Finalmente Google Bard è arrivato in Italia.

Potremo tornare a lavorare (anche) per il nostro datore di servizi preferito e la vocazione oligopolistica dei dispositivi della cosiddetta intelligenza artificiale sarà pienamente confermata; la nostra dipendenza dalla disruption tecno-liberista è di nuovo pienamente garantita, che sollievo!

Anziché preoccuparsi della dimensione sociale, etica, economica e geopolitica dell’innovazione, i nostri intellettuali laureati potranno dedicarsi con serenità a ricamare sul confronto tra i modelli linguistici sottesi a Bard (chiamiamolo confidenzialmente così da subito, suvvia! è anche suggestivo) e a ChatGPT, a cui da mesi è stata ridotta la discussione sull’AI. E a cantare e controcantare la virtù delle domande intelligenti, del confronto tra le risposte, dell’approfondimento del dialogo mediante la smart chat.

Per non citare la bufala del blocco da parte del Garante, mai avvenuto: era infatti il chatbot ad essere impostato per respingere gli utenti provenienti “tecnicamente” dall’Italia, in attesa degli accomodamenti resi necessari dalle osservazioni ricevute. Bastava una semplice VPN per accedere, mentre per gustare il rivale era necessario invece impostare – sempre con una virtual private network – l’uscita simulata dagli USA, dall’Australia e così via, fino al Regno Unito.
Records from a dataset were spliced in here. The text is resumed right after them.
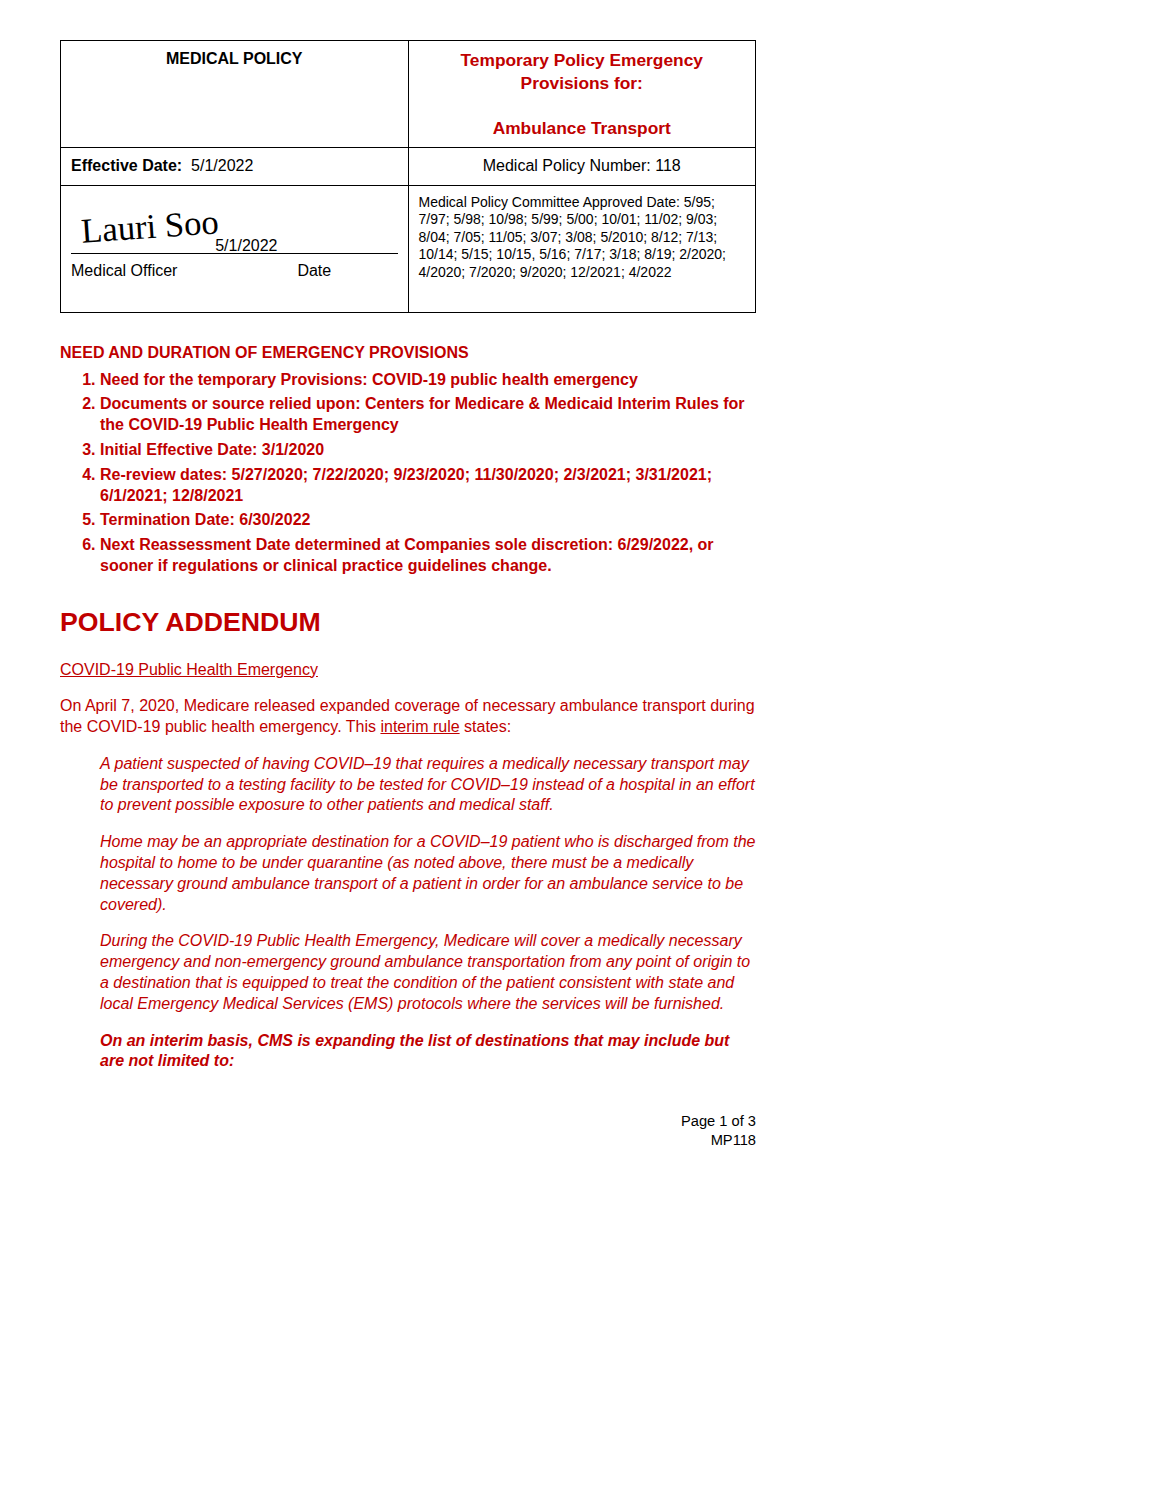| MEDICAL POLICY | Temporary Policy Emergency Provisions for: Ambulance Transport |
| Effective Date: 5/1/2022 | Medical Policy Number: 118 |
| Lauri Soo 5/1/2022 Medical Officer Date | Medical Policy Committee Approved Date: 5/95; 7/97; 5/98; 10/98; 5/99; 5/00; 10/01; 11/02; 9/03; 8/04; 7/05; 11/05; 3/07; 3/08; 5/2010; 8/12; 7/13; 10/14; 5/15; 10/15, 5/16; 7/17; 3/18; 8/19; 2/2020; 4/2020; 7/2020; 9/2020; 12/2021; 4/2022 |
NEED AND DURATION OF EMERGENCY PROVISIONS
Need for the temporary Provisions: COVID-19 public health emergency
Documents or source relied upon: Centers for Medicare & Medicaid Interim Rules for the COVID-19 Public Health Emergency
Initial Effective Date: 3/1/2020
Re-review dates: 5/27/2020; 7/22/2020; 9/23/2020; 11/30/2020; 2/3/2021; 3/31/2021; 6/1/2021; 12/8/2021
Termination Date: 6/30/2022
Next Reassessment Date determined at Companies sole discretion: 6/29/2022, or sooner if regulations or clinical practice guidelines change.
POLICY ADDENDUM
COVID-19 Public Health Emergency
On April 7, 2020, Medicare released expanded coverage of necessary ambulance transport during the COVID-19 public health emergency. This interim rule states:
A patient suspected of having COVID–19 that requires a medically necessary transport may be transported to a testing facility to be tested for COVID–19 instead of a hospital in an effort to prevent possible exposure to other patients and medical staff.
Home may be an appropriate destination for a COVID–19 patient who is discharged from the hospital to home to be under quarantine (as noted above, there must be a medically necessary ground ambulance transport of a patient in order for an ambulance service to be covered).
During the COVID-19 Public Health Emergency, Medicare will cover a medically necessary emergency and non-emergency ground ambulance transportation from any point of origin to a destination that is equipped to treat the condition of the patient consistent with state and local Emergency Medical Services (EMS) protocols where the services will be furnished.
On an interim basis, CMS is expanding the list of destinations that may include but are not limited to:
Page 1 of 3
MP118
Proprio così: tra gli utenti erano ammessi da mesi i britannici, perché non pù comunitari. Del resto, il nuovo feudatario della conoscenza è molto chiaro e trasparente: le sue indicazioni sulla privacy e sulla protezione dei dati personali ci avvertono infatti – tra le altre cose – che per il suo uso sono necessari 18 anni e che “All’interno dello Spazio economico europeo e in Svizzera, Bard è fornito da Google Ireland Limited; in tutti gli altri casi, Bard è fornito da Google LLC (ciascuno indicato come Google, a seconda dei casi)“. Inoltre, se al trattamento delle informazioni dell’utente è applicabile la legge sulla protezione dei dati dell’Unione Europea (UE) o del Regno Unito (UK), lo stesso è invitato a un attenta lettura delle basi giuridiche secondo cui esse vengono trattate da Google.

Il residuo ottimismo ci spinge a pensare che – per una volta – siamo di fronte a un dispositivo digitale a vocazione estrattiva e imperiale che deve fare i conti con una normativa pre-esistente, che gli impedisce di istituire un futuro antropologico, culturale e cognitivo soltanto sulla base dei propri brevetti e, pertanto, del proprio scopo strategico: il profitto.

In troppi casi precedenti, infatti, sono state leggi e regole a dover rincorrere un agire privo di vincoli e di controlli.